Semisal, seseorang istiqomah tilawah sambil menghayati makna, secara terus menerus akan mendatangkan ta’zim dan cinta kepada Allah. Kalau boleh jujur, jika seseorang sudah sampai pada tahap dzikir dengan kesadaran hati, sebenarnya tak perlu lagi dzikir lisan. Kok bisa? Iya. Bahkan ia wajib menjaga kondisi hati agar tidak sedetik pun melupa. Terkecuali jika dzikir itu ma’tsur (datang) dari Nabi harus sinkron antara hati dan lisan.Yakni dzikir-dzikir yang dianjurkan oleh Nabi seperti istighfar di waktu sahur, salawat pada baginda Nabi dsb.

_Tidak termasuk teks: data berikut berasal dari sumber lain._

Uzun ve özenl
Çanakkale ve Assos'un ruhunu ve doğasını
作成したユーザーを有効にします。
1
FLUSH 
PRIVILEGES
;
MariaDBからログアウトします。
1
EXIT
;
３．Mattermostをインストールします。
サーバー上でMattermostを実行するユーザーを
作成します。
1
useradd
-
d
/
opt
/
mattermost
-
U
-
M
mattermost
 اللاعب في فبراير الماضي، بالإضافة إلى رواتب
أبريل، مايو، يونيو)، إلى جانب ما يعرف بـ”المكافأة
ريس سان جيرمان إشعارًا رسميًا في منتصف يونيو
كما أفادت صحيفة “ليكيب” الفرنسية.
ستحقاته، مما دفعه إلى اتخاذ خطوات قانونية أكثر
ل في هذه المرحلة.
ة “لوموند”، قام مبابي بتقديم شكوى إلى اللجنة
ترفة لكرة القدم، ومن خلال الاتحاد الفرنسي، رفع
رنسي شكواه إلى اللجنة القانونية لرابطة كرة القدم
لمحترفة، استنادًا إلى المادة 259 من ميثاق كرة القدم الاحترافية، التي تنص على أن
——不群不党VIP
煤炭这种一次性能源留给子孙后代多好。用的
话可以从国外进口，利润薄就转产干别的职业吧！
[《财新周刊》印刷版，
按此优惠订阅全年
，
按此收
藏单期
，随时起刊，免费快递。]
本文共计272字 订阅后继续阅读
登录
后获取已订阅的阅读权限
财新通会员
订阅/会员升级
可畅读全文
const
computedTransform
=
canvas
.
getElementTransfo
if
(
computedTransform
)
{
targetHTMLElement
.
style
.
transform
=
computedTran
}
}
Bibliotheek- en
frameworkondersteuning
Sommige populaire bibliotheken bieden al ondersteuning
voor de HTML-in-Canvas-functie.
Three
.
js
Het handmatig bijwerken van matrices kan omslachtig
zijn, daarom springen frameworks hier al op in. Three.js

Fase yang lebih tinggi lagi adalah ketika seserang diberi anugerah untuk bisa dzikir dengan hadir di haribaan-Nya. Senantiasa ingat Allah dan Allah. Jika fase ini dapat dilakukan dengan istikamah sampai menjadi bagian dari rutinitasnya, maka selain Allah adalah sirna dan yang kekal hanya Allah semata, yaitu dzikir yang membuat lupa dari lingkungan yang mengitarinya atau Berdzikir dalam keadaan fana’ dari makhluk, sehingga setiap interaksi yang terlintas dalam hati selalu mengarah pada Allah., orientasi pikiran yang selalu menuju dan berakhir pada Allah yang Maha Esa.